● Exercise:
Please restate exactly what appears in the records below from the first line to the line where "Here $\K$ is" is, that line included.

----

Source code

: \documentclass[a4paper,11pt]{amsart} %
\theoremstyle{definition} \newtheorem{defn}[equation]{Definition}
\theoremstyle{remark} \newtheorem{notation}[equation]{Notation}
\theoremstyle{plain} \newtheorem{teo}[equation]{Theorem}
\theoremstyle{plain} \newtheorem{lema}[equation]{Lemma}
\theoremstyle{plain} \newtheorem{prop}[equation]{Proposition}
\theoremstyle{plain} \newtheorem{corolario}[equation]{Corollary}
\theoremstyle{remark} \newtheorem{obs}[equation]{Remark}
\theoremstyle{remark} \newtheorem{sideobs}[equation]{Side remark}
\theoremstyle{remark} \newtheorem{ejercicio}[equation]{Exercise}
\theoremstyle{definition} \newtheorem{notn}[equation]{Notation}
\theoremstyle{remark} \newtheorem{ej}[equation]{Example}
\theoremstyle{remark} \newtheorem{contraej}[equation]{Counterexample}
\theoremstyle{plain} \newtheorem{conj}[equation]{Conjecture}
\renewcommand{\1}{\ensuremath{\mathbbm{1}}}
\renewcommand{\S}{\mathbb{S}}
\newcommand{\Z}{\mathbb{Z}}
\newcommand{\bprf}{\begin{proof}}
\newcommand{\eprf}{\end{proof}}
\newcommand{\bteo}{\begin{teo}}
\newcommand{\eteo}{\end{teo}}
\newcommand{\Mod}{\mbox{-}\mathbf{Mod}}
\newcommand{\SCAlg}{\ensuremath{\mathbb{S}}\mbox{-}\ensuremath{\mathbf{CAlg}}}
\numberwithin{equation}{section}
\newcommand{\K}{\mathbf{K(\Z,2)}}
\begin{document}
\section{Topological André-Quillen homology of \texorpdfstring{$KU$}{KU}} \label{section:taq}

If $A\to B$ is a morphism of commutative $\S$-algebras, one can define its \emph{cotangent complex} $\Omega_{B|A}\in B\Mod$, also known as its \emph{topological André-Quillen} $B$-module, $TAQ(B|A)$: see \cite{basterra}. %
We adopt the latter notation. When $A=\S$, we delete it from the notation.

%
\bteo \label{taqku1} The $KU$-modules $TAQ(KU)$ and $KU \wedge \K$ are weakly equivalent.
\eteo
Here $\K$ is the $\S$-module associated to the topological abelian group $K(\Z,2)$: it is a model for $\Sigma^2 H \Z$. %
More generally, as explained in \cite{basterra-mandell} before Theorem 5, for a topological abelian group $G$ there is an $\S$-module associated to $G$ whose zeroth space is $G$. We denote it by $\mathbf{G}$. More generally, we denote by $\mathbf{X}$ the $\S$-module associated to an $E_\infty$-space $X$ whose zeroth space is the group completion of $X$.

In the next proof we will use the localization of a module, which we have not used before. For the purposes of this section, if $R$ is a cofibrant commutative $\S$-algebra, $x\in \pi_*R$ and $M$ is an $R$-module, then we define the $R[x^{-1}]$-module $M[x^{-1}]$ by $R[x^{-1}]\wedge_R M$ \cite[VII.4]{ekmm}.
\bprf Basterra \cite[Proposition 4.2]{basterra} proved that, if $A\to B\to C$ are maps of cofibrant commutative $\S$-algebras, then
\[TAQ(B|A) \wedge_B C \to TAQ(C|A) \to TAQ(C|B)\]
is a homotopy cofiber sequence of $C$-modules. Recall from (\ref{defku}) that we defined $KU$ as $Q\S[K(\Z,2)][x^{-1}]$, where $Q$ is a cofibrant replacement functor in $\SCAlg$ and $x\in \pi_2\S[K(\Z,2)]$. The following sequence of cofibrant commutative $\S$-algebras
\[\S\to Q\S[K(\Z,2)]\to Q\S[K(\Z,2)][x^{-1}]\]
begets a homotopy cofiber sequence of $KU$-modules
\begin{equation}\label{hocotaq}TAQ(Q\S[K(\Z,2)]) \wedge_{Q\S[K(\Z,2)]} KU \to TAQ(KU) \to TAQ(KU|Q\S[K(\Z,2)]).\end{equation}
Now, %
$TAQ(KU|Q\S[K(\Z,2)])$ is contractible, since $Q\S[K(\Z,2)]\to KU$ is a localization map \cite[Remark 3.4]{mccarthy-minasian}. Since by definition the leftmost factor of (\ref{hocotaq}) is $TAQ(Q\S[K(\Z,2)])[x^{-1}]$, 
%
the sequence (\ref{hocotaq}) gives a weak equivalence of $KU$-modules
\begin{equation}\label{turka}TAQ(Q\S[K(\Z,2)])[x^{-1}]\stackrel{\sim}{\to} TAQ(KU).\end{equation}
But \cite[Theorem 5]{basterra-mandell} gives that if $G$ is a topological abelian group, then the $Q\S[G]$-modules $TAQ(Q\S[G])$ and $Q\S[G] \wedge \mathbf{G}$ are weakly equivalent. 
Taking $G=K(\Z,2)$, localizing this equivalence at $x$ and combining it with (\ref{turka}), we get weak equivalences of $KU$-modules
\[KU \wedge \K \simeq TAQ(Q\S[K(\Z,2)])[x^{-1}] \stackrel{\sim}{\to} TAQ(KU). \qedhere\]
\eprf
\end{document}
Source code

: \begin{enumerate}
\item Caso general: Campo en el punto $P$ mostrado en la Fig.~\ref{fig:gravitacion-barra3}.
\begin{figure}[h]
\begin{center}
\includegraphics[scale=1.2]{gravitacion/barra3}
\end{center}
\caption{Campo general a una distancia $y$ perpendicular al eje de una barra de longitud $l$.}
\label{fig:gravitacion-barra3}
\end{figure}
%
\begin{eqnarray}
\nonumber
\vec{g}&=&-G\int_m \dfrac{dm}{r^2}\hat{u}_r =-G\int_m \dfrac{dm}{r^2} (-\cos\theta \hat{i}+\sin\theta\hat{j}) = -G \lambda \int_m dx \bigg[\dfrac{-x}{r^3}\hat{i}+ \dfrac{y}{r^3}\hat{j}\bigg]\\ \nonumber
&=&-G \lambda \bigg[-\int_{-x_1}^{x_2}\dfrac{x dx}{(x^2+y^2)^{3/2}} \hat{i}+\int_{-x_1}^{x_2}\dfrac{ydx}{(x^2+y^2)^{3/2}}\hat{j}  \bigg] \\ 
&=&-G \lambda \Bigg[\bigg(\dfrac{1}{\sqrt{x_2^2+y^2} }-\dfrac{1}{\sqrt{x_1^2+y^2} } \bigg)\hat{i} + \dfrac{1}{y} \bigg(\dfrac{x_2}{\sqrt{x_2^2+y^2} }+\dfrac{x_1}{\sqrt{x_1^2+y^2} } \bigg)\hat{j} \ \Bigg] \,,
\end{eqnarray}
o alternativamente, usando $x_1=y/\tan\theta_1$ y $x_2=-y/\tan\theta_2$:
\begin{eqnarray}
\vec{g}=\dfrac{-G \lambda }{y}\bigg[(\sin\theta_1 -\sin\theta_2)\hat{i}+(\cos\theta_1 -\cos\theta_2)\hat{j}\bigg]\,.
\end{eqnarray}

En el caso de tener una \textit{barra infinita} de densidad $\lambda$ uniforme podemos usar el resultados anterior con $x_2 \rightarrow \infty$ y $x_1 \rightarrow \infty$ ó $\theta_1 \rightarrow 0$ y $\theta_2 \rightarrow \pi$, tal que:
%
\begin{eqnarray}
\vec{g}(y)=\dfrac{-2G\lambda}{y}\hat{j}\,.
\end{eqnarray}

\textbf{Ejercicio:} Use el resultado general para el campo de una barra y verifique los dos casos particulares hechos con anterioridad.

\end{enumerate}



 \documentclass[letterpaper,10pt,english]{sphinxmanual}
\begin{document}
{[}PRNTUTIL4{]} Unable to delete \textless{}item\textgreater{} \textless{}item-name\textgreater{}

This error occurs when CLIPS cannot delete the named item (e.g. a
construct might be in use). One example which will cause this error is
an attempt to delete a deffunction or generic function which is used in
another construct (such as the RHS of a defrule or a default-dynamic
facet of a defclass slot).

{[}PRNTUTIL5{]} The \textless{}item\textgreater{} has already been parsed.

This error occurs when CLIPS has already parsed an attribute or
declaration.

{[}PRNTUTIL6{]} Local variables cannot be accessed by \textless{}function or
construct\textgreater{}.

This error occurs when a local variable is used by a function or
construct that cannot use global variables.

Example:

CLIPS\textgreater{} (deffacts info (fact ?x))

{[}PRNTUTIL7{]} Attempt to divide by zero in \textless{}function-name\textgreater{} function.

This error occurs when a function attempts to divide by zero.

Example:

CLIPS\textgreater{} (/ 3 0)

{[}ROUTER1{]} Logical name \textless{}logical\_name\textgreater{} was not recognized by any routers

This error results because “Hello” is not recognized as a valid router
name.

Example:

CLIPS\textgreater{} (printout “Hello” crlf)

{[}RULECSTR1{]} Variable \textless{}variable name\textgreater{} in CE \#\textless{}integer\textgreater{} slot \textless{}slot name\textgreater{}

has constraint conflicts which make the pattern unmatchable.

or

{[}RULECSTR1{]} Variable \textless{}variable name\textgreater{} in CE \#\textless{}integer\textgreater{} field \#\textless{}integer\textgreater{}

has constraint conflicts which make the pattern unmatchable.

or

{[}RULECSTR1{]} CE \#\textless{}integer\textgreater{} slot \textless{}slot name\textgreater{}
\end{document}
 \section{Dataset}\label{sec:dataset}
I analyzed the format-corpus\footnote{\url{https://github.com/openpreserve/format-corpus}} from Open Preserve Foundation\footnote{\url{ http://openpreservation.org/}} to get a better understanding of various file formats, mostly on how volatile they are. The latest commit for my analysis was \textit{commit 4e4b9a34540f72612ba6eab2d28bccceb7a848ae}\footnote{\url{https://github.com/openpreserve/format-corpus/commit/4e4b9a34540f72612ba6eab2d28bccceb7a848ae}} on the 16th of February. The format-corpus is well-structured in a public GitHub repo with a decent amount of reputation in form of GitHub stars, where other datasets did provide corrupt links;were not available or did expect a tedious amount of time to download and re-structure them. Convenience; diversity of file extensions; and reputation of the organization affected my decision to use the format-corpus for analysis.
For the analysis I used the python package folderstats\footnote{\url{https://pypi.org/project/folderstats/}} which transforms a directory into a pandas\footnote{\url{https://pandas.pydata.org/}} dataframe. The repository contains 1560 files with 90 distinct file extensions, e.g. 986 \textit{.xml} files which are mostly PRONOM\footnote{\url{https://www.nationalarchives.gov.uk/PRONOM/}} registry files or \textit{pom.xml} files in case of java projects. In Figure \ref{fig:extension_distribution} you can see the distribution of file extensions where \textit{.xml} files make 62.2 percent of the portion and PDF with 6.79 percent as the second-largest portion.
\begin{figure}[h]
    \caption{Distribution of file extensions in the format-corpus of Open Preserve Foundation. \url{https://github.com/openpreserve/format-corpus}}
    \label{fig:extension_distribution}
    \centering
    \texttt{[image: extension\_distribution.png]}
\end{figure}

----

● Answer to this problem:
Source code

: \documentclass[a4paper,11pt]{amsart} %
\theoremstyle{definition} \newtheorem{defn}[equation]{Definition}
\theoremstyle{remark} \newtheorem{notation}[equation]{Notation}
\theoremstyle{plain} \newtheorem{teo}[equation]{Theorem}
\theoremstyle{plain} \newtheorem{lema}[equation]{Lemma}
\theoremstyle{plain} \newtheorem{prop}[equation]{Proposition}
\theoremstyle{plain} \newtheorem{corolario}[equation]{Corollary}
\theoremstyle{remark} \newtheorem{obs}[equation]{Remark}
\theoremstyle{remark} \newtheorem{sideobs}[equation]{Side remark}
\theoremstyle{remark} \newtheorem{ejercicio}[equation]{Exercise}
\theoremstyle{definition} \newtheorem{notn}[equation]{Notation}
\theoremstyle{remark} \newtheorem{ej}[equation]{Example}
\theoremstyle{remark} \newtheorem{contraej}[equation]{Counterexample}
\theoremstyle{plain} \newtheorem{conj}[equation]{Conjecture}
\renewcommand{\1}{\ensuremath{\mathbbm{1}}}
\renewcommand{\S}{\mathbb{S}}
\newcommand{\Z}{\mathbb{Z}}
\newcommand{\bprf}{\begin{proof}}
\newcommand{\eprf}{\end{proof}}
\newcommand{\bteo}{\begin{teo}}
\newcommand{\eteo}{\end{teo}}
\newcommand{\Mod}{\mbox{-}\mathbf{Mod}}
\newcommand{\SCAlg}{\ensuremath{\mathbb{S}}\mbox{-}\ensuremath{\mathbf{CAlg}}}
\numberwithin{equation}{section}
\newcommand{\K}{\mathbf{K(\Z,2)}}
\begin{document}
\section{Topological André-Quillen homology of \texorpdfstring{$KU$}{KU}} \label{section:taq}

If $A\to B$ is a morphism of commutative $\S$-algebras, one can define its \emph{cotangent complex} $\Omega_{B|A}\in B\Mod$, also known as its \emph{topological André-Quillen} $B$-module, $TAQ(B|A)$: see \cite{basterra}. %
We adopt the latter notation. When $A=\S$, we delete it from the notation.

%
\bteo \label{taqku1} The $KU$-modules $TAQ(KU)$ and $KU \wedge \K$ are weakly equivalent.
\eteo
Here $\K$ is the $\S$-module associated to the topological abelian group $K(\Z,2)$: it is a model for $\Sigma^2 H \Z$. %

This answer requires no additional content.